PKD1/PKCµ promotes alphavbeta3 integrin recycling and delivery to nascent focal adhesions

Authors:
Woods AJ, White DP, Caswell PT and Norman JC
In:
Source: EMBO J
Publication Date: (2004)
Issue: 23(13): 2531-2543
Research Area:
Dermatology/Tissue Engineering
Cells used in publication:
Embryonic fibroblast, mouse (MEF) immort
Species: mouse
Tissue Origin: embryo
Platform:
Nucleofector® I/II/2b
Experiment
Knockdown of PDK1 with an siRNA expression plasmid in the mouse fibroblast cell line NIH 3T3 inhibited alphavbeta3 integrin delivery and recycling to the plasma membrane, reduced migration of cells in a wound healing assay, and altered the distribution of alphavbeta3 integrin in migrating cells.
Abstract
To identify kinases that regulate integrin recycling, we have immunoprecipitated alphavbeta3 integrin from NIH 3T3 fibroblasts in the presence and absence of primaquine (a drug that inhibits receptor recycling and leads to accumulation of integrins in endosomes) and screened for co-precipitating kinases.

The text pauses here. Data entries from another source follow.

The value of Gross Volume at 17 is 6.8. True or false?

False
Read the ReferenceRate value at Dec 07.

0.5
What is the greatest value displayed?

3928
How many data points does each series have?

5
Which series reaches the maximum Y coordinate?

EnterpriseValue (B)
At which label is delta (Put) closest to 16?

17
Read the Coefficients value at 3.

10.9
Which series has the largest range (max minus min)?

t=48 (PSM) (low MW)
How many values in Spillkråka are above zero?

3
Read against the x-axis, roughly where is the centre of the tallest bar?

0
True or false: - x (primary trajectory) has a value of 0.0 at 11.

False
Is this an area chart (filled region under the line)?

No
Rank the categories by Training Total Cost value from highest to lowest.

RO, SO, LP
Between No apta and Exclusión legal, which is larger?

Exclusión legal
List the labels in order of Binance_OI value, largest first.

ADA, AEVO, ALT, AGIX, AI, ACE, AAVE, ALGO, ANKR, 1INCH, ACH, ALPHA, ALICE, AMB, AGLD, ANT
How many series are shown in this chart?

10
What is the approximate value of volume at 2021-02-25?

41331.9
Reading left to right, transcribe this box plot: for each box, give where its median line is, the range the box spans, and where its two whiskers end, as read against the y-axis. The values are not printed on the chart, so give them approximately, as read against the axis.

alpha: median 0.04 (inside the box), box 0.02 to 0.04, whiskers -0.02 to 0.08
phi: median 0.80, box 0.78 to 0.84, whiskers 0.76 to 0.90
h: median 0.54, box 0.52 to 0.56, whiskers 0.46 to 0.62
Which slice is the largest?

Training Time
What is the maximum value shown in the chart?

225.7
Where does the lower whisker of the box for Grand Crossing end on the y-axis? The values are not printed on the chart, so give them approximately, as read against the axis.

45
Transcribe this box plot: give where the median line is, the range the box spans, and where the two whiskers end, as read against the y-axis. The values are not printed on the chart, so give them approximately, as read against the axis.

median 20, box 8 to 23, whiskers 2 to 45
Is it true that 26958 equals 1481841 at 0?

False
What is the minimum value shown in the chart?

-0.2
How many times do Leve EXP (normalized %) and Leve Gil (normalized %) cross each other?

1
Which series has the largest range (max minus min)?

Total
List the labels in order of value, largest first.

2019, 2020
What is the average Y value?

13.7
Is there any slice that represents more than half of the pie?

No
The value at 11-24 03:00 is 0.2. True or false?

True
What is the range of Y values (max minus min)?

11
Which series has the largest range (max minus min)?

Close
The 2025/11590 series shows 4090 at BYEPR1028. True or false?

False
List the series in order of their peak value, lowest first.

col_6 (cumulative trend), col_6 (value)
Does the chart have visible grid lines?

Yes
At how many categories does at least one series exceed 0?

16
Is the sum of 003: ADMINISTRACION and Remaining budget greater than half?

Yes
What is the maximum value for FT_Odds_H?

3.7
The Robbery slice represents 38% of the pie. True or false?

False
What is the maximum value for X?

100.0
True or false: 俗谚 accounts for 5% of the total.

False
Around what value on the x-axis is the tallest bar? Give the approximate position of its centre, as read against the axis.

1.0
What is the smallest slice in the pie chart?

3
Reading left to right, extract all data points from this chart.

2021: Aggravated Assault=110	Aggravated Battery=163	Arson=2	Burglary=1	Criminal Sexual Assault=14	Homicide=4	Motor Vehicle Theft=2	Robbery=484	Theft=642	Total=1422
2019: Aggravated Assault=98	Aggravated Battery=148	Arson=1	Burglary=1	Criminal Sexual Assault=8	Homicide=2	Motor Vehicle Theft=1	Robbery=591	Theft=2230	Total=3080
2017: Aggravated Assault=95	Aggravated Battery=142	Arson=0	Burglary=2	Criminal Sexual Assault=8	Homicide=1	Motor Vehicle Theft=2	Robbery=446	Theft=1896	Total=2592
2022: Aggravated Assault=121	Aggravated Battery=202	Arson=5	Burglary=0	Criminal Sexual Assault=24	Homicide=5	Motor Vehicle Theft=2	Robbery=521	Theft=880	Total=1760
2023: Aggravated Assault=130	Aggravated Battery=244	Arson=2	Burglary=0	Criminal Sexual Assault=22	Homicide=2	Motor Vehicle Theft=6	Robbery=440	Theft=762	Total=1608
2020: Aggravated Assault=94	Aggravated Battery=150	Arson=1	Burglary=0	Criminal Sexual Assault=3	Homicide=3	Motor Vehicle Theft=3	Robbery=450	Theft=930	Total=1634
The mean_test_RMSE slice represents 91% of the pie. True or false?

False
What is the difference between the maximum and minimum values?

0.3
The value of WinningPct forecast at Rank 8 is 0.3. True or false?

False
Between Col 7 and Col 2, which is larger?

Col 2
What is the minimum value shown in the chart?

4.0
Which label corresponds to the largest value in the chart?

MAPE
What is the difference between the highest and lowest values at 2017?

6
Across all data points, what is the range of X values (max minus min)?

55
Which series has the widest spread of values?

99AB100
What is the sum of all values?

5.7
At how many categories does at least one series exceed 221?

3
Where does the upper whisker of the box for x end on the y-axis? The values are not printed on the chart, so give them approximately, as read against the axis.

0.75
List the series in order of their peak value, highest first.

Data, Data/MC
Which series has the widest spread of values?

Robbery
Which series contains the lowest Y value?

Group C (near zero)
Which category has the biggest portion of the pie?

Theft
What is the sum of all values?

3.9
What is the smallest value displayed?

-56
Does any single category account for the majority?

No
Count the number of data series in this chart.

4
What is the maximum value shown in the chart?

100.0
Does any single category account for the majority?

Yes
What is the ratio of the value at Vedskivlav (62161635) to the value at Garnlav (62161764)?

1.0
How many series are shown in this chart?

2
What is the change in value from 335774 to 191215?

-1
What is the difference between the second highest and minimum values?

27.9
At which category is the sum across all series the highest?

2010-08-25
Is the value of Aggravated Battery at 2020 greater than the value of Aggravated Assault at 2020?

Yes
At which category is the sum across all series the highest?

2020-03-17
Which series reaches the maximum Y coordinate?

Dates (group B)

Primaquine strongly promoted association of alphavbeta3 integrin with PKD1, and fluorescence microscopy indicated that integrin and PKD1 associate at a vesicular compartment that is downstream of a Rab4-dependent transport step. PKD1 association was mediated by the C-terminal region of the beta3 integrin cytodomain, and mutants of beta3 that were unable to recruit PKD1 did not recycle in a PDGF-dependent fashion. Furthermore, suppression of endogenous PKD1 levels by RNAi, or overexpression of catalytically inactive PKD1 inhibited PDGF-dependent recycling of alphavbeta3 from early endosomes to the plasma membrane and blocked recruitment of alphavbeta3 to newly formed focal adhesions during cell spreading. These data indicate that PKD1 influences cell migration by directing vesicular transport of the alphavbeta3 integrin heterodimer.